Dos textos que escrevo quando tô na rua: Tô Cheia!

Às vezes a gente quer se meter a controlar sentimentos. Quem a gente pensa que é pra controlar algo? Eu não consigo controlar nem meu cabelo, quem dirá a dor que chega de vez em quando. 

Isso me faz pensar que, por mais que a gente se conheça, se sinta e se ame, nunca e nem ninguém vai controlar o suficiente esse coração que bate.
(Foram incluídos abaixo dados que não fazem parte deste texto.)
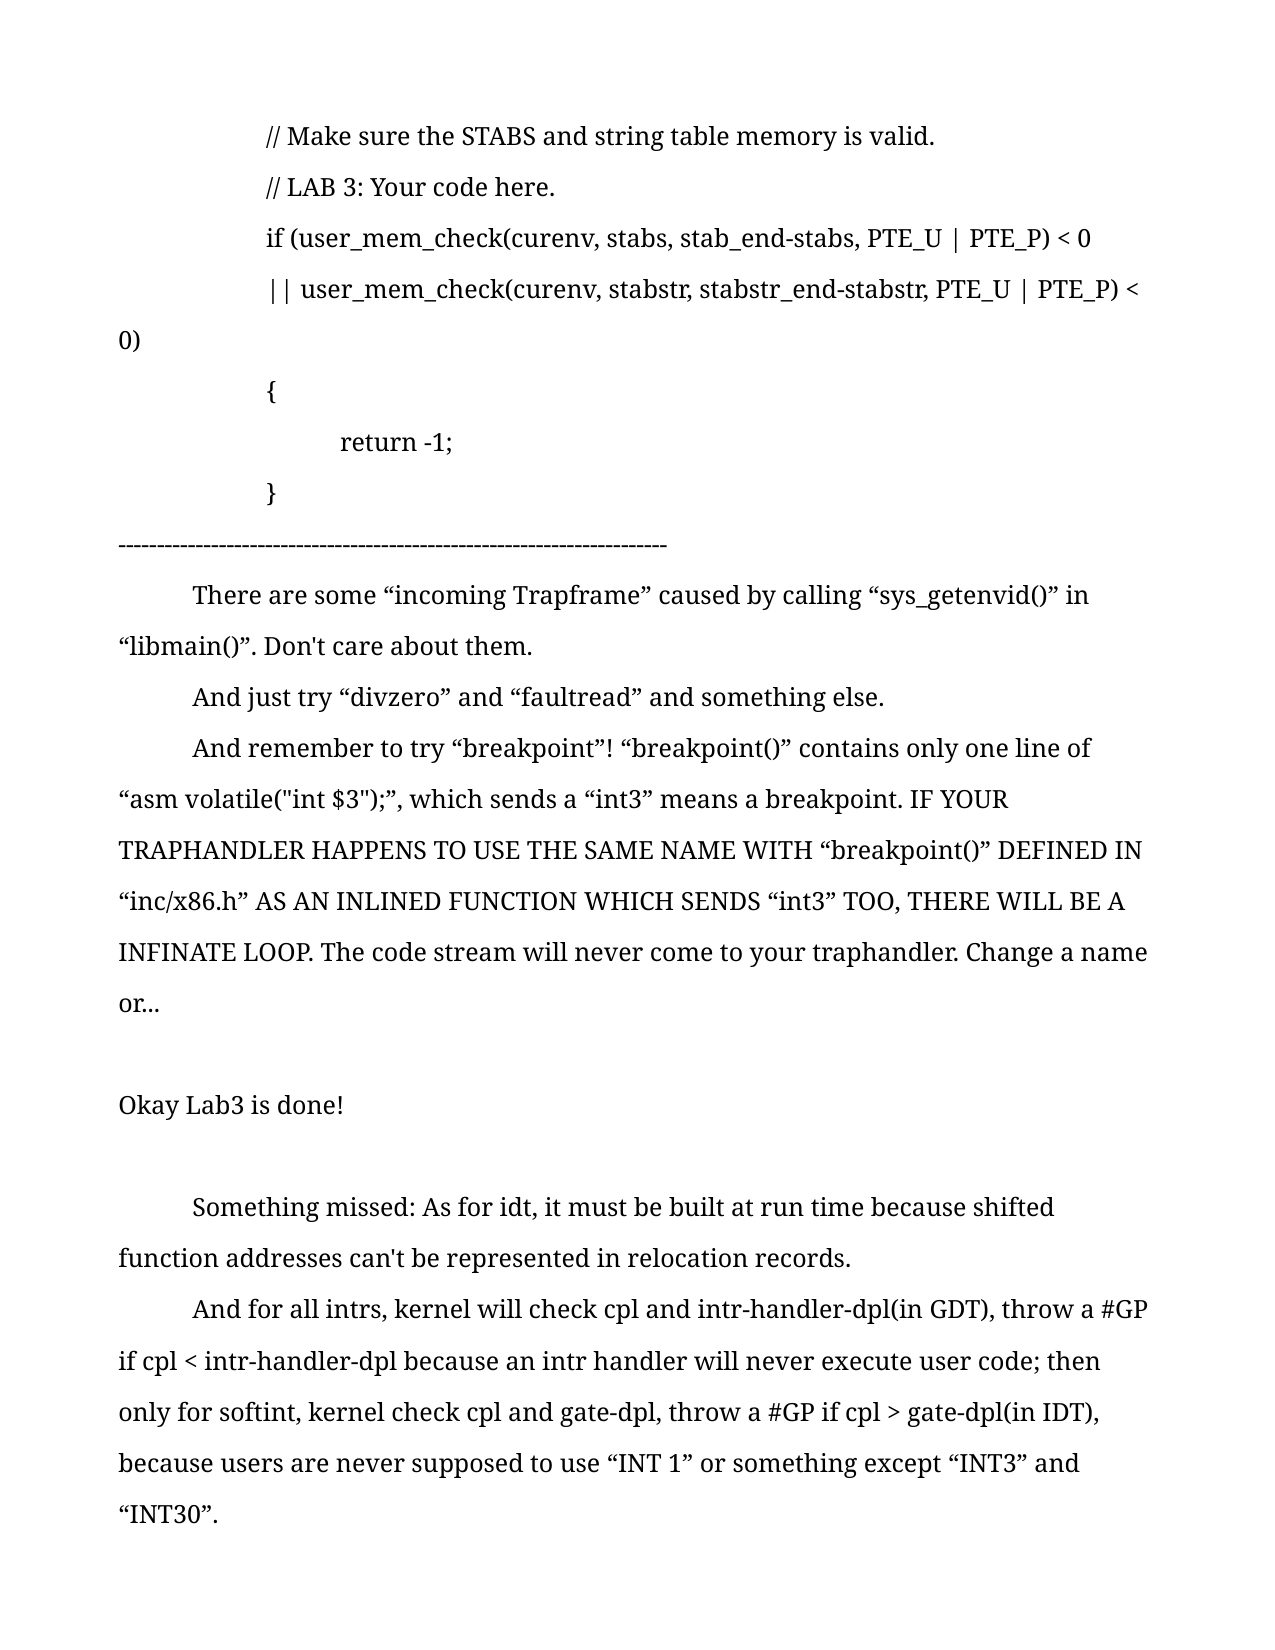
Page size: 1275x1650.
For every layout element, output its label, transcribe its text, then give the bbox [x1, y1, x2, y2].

text // LAB 3: Your code here. [118, 169, 1157, 203]
text { [118, 373, 1157, 407]
text if (user_mem_check(curenv, stabs, stab_end-stabs, PTE_U | PTE_P) < 0 [118, 220, 1157, 254]
text || user_mem_check(curenv, stabstr, stabstr_end-stabstr, PTE_U | PTE_P) < 0) [118, 271, 1157, 356]
text } ----------------------------------------------------------------------- There are some “incoming Trapframe” caused by calling “sys_getenvid()” in “libmain()”. Don't care about them. And just try “divzero” and “faultread” and something else. And remember to try “breakpoint”! “breakpoint()” contains only one line of “asm volatile("int $3");”, which sends a “int3” means a breakpoint. IF YOUR TRAPHANDLER HAPPENS TO USE THE SAME NAME WITH “breakpoint()” DEFINED IN “inc/x86.h” AS AN INLINED FUNCTION WHICH SENDS “int3” TOO, THERE WILL BE A INFINATE LOOP. The code stream will never come to your traphandler. Change a name or... Okay Lab3 is done! Something missed: As for idt, it must be built at run time because shifted function addresses can't be represented in relocation records. And for all intrs, kernel will check cpl and intr-handler-dpl(in GDT), throw a #GP if cpl < intr-handler-dpl because an intr handler will never execute user code; then only for softint, kernel check cpl and gate-dpl, throw a #GP if cpl > gate-dpl(in IDT), because users are never supposed to use “INT 1” or something except “INT3” and “INT30”. [118, 475, 1157, 1530]
text // Make sure the STABS and string table memory is valid. [118, 118, 1157, 152]
text return -1; [118, 424, 1157, 458]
Até quando eu não quis que batesse, ele batia. 

Não é drama, é viver. E aprendi que minha dor é real, que o vazio é difícil de preencher e por melhor que seja a nossa própria companhia, tem horas que um cafuné cai bem. 

Tem dias que tô tão dentro de mim, que esqueço de quem eu sou porque tô analisando quem já fui. Daí vem a ansiedade e essa roda infinita de me achar inferior ao cara que tá aqui na minha frente na hamburgueria, ou a moça que tá contando histórias da adolescência pro amigo aqui atrás. Pelo menos eu já consigo enfrentar a descoberta de lugares desconhecidos e pedir um Berlin Dog (que não sei como é mas era o único do cardápio que não tem salsicha escura, que eu não faço ideia do que seja). 

(pausa pro lanche)


Ainda sobre o incontrolável e depois do lanche: tô cheia.